### What to work on
Reproduce the listing below verbatim, line by line, omitting the pictures.

[Dataset items]
....................
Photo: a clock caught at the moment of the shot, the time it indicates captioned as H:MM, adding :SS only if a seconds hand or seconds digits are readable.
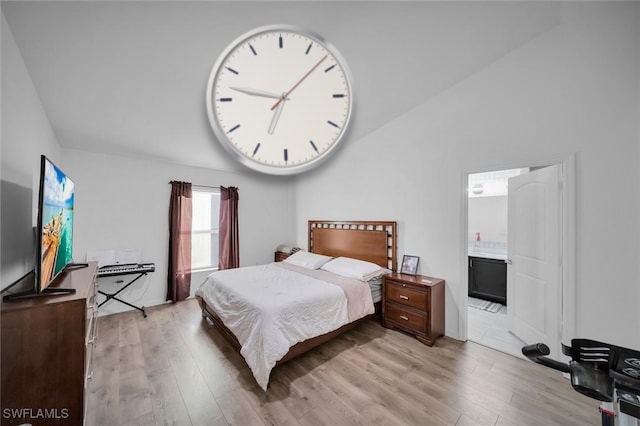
6:47:08
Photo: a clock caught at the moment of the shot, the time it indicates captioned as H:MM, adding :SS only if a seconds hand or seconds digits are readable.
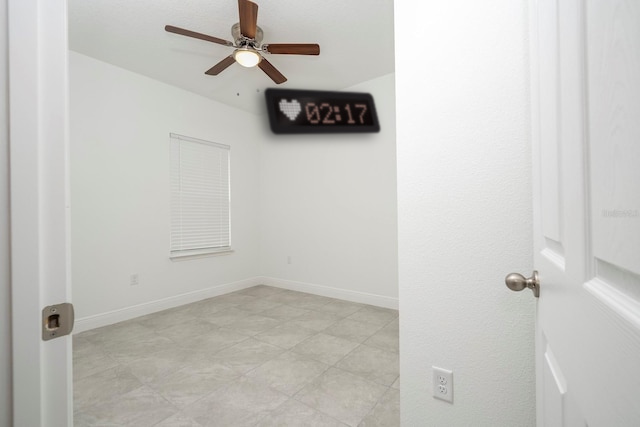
2:17
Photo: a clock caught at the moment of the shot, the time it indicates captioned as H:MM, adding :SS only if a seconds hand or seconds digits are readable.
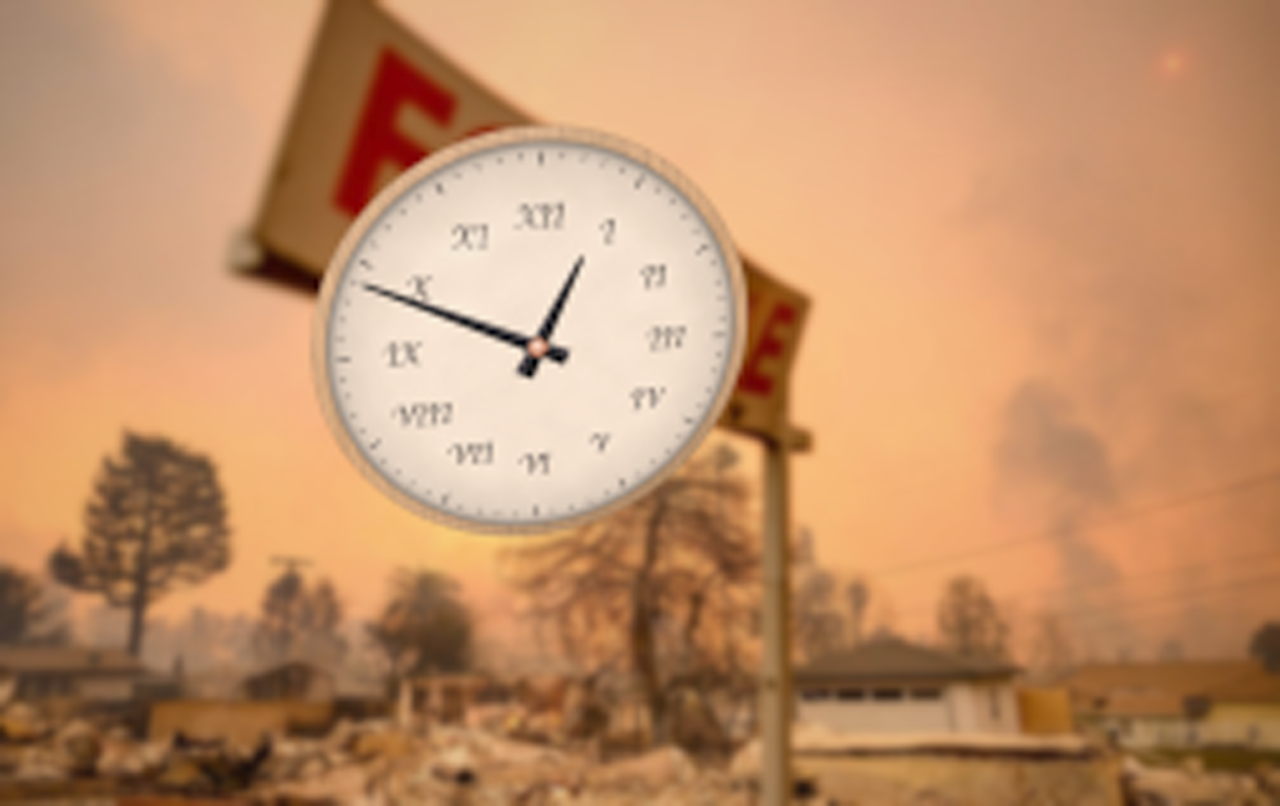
12:49
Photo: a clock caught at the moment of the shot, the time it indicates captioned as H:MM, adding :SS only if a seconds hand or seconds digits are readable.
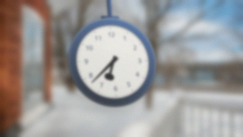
6:38
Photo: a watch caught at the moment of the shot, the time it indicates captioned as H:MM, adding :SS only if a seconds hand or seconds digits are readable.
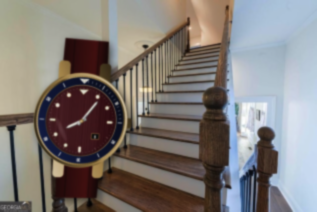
8:06
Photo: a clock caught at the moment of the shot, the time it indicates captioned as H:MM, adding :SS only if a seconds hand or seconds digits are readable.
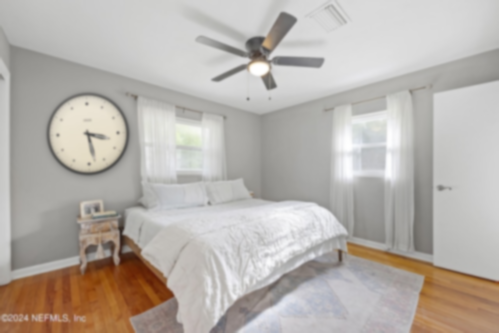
3:28
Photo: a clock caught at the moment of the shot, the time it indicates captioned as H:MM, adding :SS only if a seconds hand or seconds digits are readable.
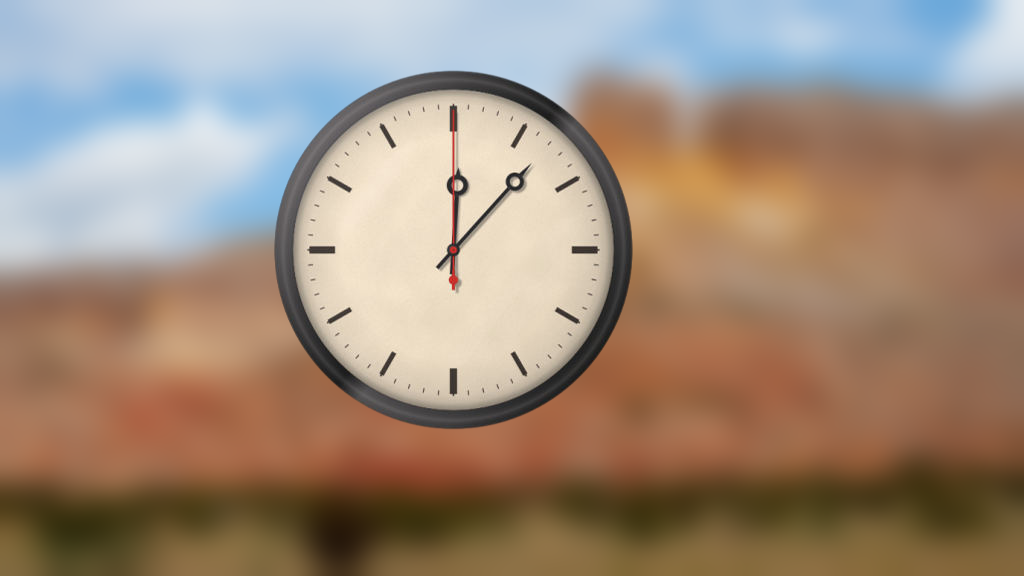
12:07:00
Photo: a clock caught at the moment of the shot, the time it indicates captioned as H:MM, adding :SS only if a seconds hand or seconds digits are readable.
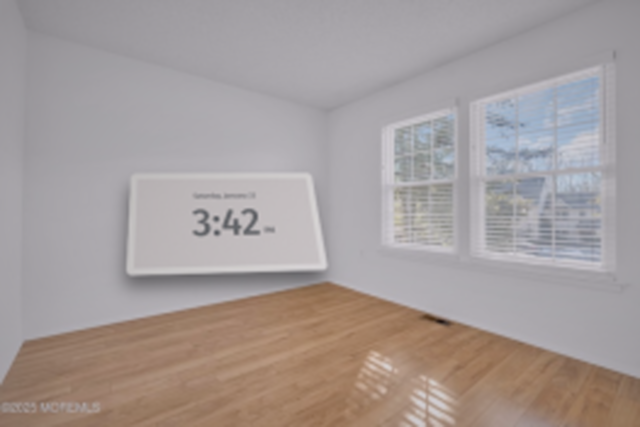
3:42
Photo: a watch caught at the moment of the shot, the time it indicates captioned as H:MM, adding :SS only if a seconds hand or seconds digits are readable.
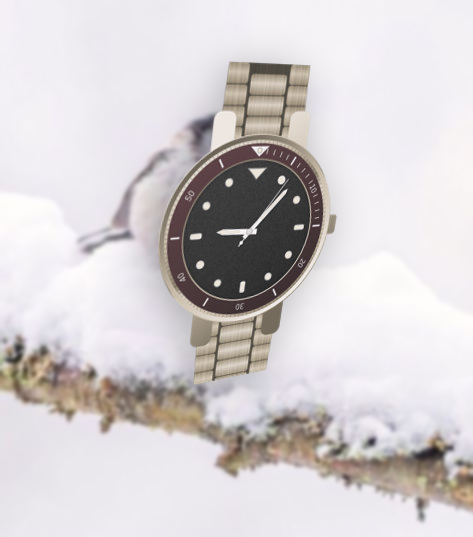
9:07:06
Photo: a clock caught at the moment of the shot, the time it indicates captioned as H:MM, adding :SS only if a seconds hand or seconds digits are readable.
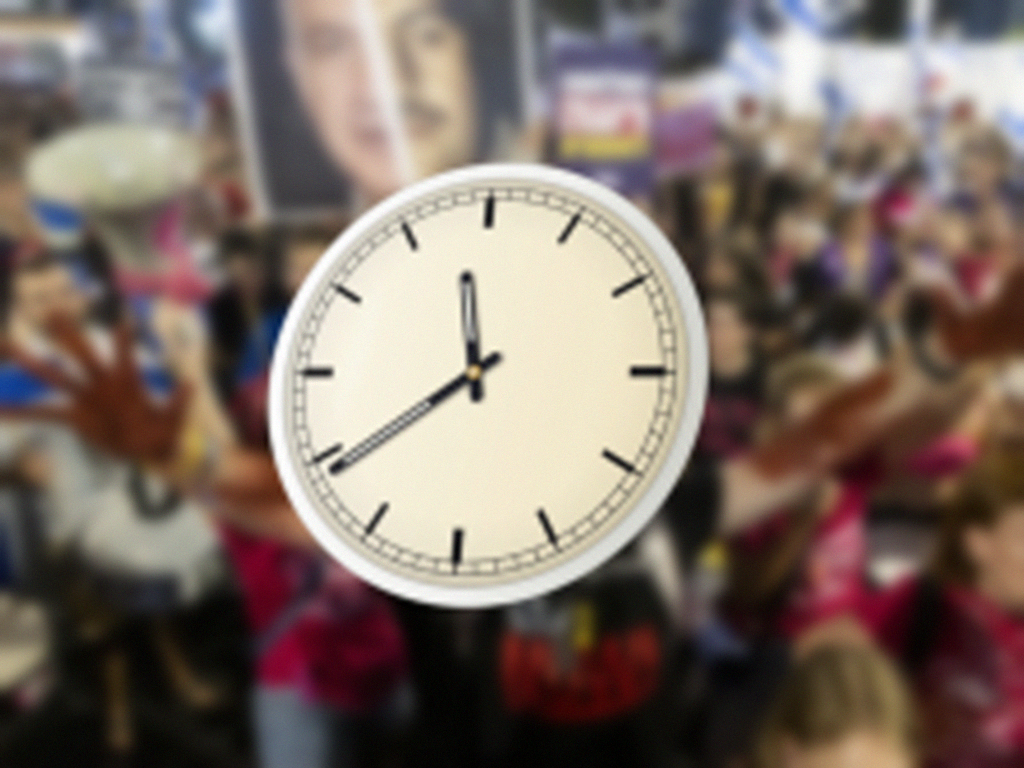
11:39
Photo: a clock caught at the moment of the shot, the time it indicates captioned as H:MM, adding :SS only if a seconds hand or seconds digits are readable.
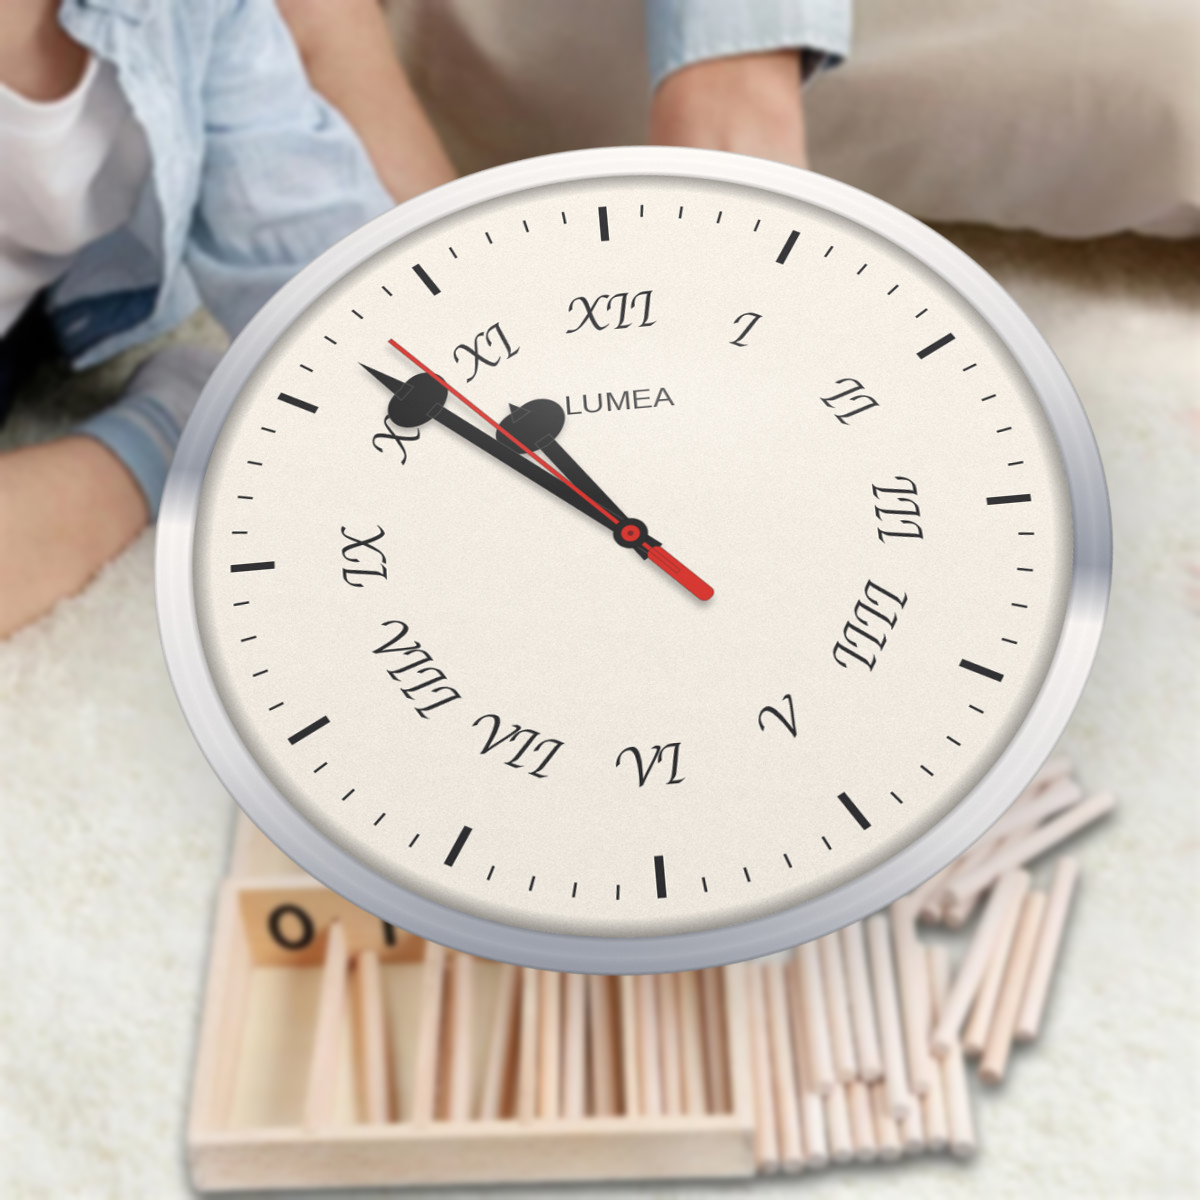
10:51:53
....................
### Full answer
Photo: a clock caught at the moment of the shot, the time it indicates captioned as H:MM, adding :SS only if a seconds hand or seconds digits are readable.
6:47:08
Photo: a clock caught at the moment of the shot, the time it indicates captioned as H:MM, adding :SS only if a seconds hand or seconds digits are readable.
2:17
Photo: a clock caught at the moment of the shot, the time it indicates captioned as H:MM, adding :SS only if a seconds hand or seconds digits are readable.
12:49
Photo: a clock caught at the moment of the shot, the time it indicates captioned as H:MM, adding :SS only if a seconds hand or seconds digits are readable.
6:38
Photo: a watch caught at the moment of the shot, the time it indicates captioned as H:MM, adding :SS only if a seconds hand or seconds digits are readable.
8:06
Photo: a clock caught at the moment of the shot, the time it indicates captioned as H:MM, adding :SS only if a seconds hand or seconds digits are readable.
3:28
Photo: a clock caught at the moment of the shot, the time it indicates captioned as H:MM, adding :SS only if a seconds hand or seconds digits are readable.
12:07:00
Photo: a clock caught at the moment of the shot, the time it indicates captioned as H:MM, adding :SS only if a seconds hand or seconds digits are readable.
3:42
Photo: a watch caught at the moment of the shot, the time it indicates captioned as H:MM, adding :SS only if a seconds hand or seconds digits are readable.
9:07:06
Photo: a clock caught at the moment of the shot, the time it indicates captioned as H:MM, adding :SS only if a seconds hand or seconds digits are readable.
11:39
Photo: a clock caught at the moment of the shot, the time it indicates captioned as H:MM, adding :SS only if a seconds hand or seconds digits are readable.
10:51:53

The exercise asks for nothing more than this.